High-throughput electrophysiological assessment of drug
effect on cardiac ion channels using Qube system.
○Yuka SHIBANO1), Kazuya TSURUDOME1), Søren FRIIS2), Yuji TSURUBUCHI1)
1) Biolin Scientific K.K. 2) Biolin Scientific A/S.
Introduction
In the process of new assay determination by CiPA initiative group, it is suggested that the cardiac ion channel data from electrophysiology technique still take an important role in terms of the source of basic data for further
complemental analysis. We have released the Qube to fulfill the market requirement which is higher throughput but keep high quality of data. Take advantage of the technologies developed on QPatch, Qube utilizes the
precise pressure control and micro fluid mechanism that enable the multi-cell whole cell voltage clamp recording with high seal resistance on each cell. Here we show the examples of the currents recorded from stable cell
lines expressing cardiac ion channels on Qube.
Methods
Cells:
hERG
All hERG experiments were done with CHO hERG DUO from B’SYS. The cells were harvested using
trypsin and kept in SFM medium throughout the remaining of the day.
KvLQT1/minK
All KvLQT1/mink experiments were done with HEK KvLQT1/mink from B’SYS. The cells were harvested
using Detachin and kept in SFM medium on the Qube.
Nav1.5
All Nav 1.5 experiments were done with HEK Nav 1.5 from SB Drug Discovery. The cells were harvested
using Detachin and kept in SFM medium on the Qube.
Kv1.5
All Kv1.5 experiments were done with CHO Kv1.5 from B’SYS. The cells were harvested using trypsin and
kept in SFM medium on the Qube.
Cav1.2
All Cav 1.2 experiments were done with CHO Cav 1.2 from ChanTest. The cells were harvested using
trypsin and kept in SFM medium. This cell line is inducible – and after the induction its growth was
arrested at 30 ℃ in order to promote channel migration to the membrane. This period has to be
optimised – in these experiments we used 24 hour incubation at 30 ℃.
hERG channel
Saline
Solutions [mM]:
3 µM Dofetilide
hERG
EC: 145 NaCl, 10 HEPES, 4 KCl, 2 CaCl2, 1 MgCl2. pH was adjusted to 7.4 with NaOH. Osmolality was adjusted to 320 mOsm with glucose.
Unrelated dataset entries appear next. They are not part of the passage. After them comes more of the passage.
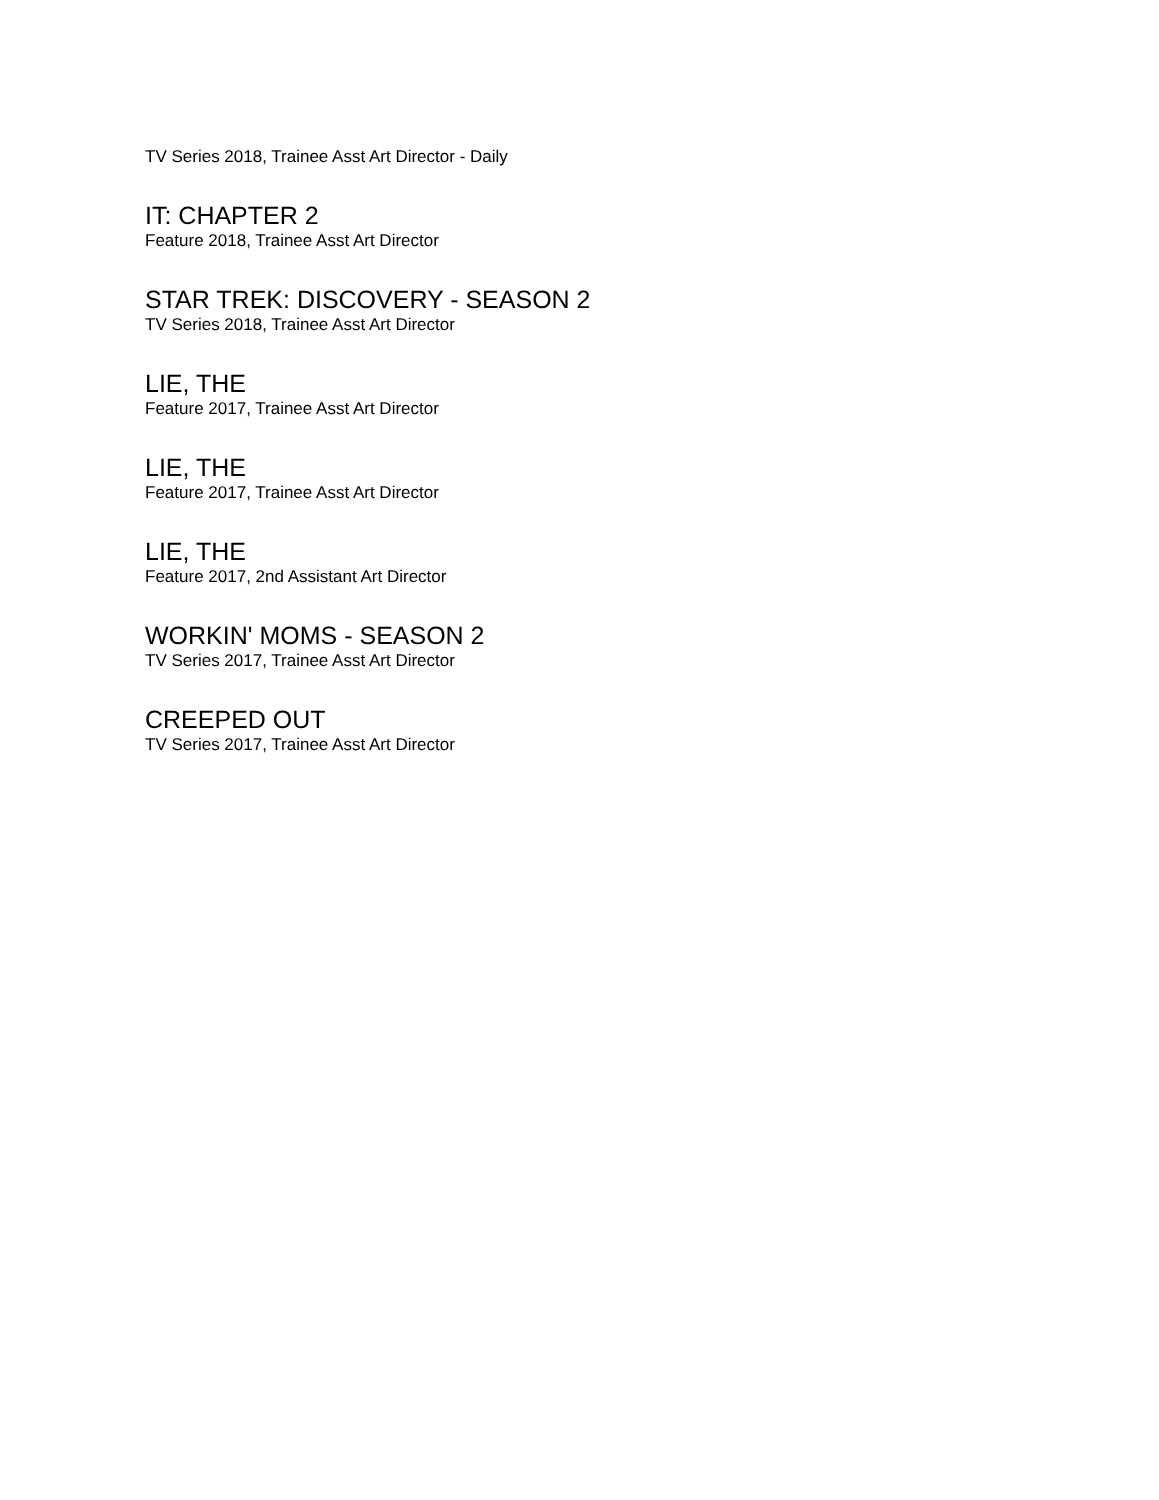TV Series 2018, Trainee Asst Art Director - Daily
IT: CHAPTER 2
Feature 2018, Trainee Asst Art Director
STAR TREK: DISCOVERY - SEASON 2
TV Series 2018, Trainee Asst Art Director
LIE, THE
Feature 2017, Trainee Asst Art Director
LIE, THE
Feature 2017, Trainee Asst Art Director
LIE, THE
Feature 2017, 2nd Assistant Art Director
WORKIN' MOMS - SEASON 2
TV Series 2017, Trainee Asst Art Director
CREEPED OUT
TV Series 2017, Trainee Asst Art Director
IC: 130 KF, 20 KCl, 10 HEPES, 10 EGTA. pH was adjusted to 7.2 with KOH. Osmolality was adjusted to 300 mOsm with glucose.
KvLQT1/minK
EC: 145 NaCl, 10 HEPES, 4 KCl, 2 CaCl2, 1 MgCl2, pH was adjusted to 7.4 with NaOH. Osmolality was adjusted to 320 with glucose.
IC: 110 K-Gluconate, 20 KCl, 10 HEPES, 5 EGTA, 2 CaCl2, 4 Na2-ATP. pH was adjusted to 7.2 with KOH. Osmolality was adjusted to 300 with glucose.
Nav1.5
EC: 145 NaCl, 10 HEPES, 4 KCl, 2 CaCl2, 1 MgCl2. pH was adjusted to 7.4 with NaOH. Osmolality was adjusted to 320 mOsm with glucose.
IC: 130 CsF, 20 KCl, 10 HEPES, 10 EGTA. pH was adjusted to 7.2 with KOH. Osmolality was adjusted to 300 mOsm with glucose.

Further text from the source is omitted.